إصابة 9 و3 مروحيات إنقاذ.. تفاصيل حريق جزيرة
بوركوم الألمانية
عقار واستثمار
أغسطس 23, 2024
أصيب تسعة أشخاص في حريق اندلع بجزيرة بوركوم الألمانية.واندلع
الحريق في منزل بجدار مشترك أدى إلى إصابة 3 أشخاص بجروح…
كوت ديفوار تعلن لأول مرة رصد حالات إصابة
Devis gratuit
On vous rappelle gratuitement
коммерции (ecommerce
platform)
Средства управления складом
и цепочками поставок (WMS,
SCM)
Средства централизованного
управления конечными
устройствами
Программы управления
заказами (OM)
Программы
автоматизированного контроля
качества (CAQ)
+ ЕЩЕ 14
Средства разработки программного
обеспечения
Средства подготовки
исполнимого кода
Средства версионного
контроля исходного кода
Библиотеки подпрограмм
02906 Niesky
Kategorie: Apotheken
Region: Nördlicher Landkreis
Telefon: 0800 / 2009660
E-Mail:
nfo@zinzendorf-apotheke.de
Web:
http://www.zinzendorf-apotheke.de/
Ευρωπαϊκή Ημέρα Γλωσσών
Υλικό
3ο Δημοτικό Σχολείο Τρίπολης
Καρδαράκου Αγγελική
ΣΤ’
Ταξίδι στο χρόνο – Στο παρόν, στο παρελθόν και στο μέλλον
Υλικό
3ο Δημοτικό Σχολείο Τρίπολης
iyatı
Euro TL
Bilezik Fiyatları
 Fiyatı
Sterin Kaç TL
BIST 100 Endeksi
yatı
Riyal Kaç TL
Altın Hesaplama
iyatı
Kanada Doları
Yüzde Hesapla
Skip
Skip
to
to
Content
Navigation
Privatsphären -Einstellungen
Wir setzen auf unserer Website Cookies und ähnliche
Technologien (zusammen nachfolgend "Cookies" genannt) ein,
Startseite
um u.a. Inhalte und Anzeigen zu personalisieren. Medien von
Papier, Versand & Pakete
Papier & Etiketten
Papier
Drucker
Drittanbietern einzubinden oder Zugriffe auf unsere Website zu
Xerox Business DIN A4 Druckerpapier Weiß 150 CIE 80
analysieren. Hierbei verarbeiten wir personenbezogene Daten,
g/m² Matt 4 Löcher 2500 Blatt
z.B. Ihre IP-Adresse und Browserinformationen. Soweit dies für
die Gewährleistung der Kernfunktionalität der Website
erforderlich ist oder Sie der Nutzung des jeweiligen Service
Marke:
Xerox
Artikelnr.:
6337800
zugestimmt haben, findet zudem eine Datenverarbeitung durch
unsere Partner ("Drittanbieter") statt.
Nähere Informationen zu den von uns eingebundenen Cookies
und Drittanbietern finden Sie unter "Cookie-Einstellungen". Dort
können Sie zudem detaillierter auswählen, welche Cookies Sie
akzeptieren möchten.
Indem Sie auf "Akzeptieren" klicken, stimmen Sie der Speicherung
########
=== ACTION ITEM ===
Beginning with the line holding "أصيب تسعة أشخاص" and ending with the line holding "http://www.zinzendorf-apotheke.de/", write out the stretch of material above exactly; add no further lines.

=== TASK RESULT ===
أصيب تسعة أشخاص في حريق اندلع بجزيرة بوركوم الألمانية.واندلع
الحريق في منزل بجدار مشترك أدى إلى إصابة 3 أشخاص بجروح…
كوت ديفوار تعلن لأول مرة رصد حالات إصابة
Devis gratuit
On vous rappelle gratuitement
коммерции (ecommerce
platform)
Средства управления складом
и цепочками поставок (WMS,
SCM)
Средства централизованного
управления конечными
устройствами
Программы управления
заказами (OM)
Программы
автоматизированного контроля
качества (CAQ)
+ ЕЩЕ 14
Средства разработки программного
обеспечения
Средства подготовки
исполнимого кода
Средства версионного
контроля исходного кода
Библиотеки подпрограмм
02906 Niesky
Kategorie: Apotheken
Region: Nördlicher Landkreis
Telefon: 0800 / 2009660
E-Mail:
nfo@zinzendorf-apotheke.de
Web:
http://www.zinzendorf-apotheke.de/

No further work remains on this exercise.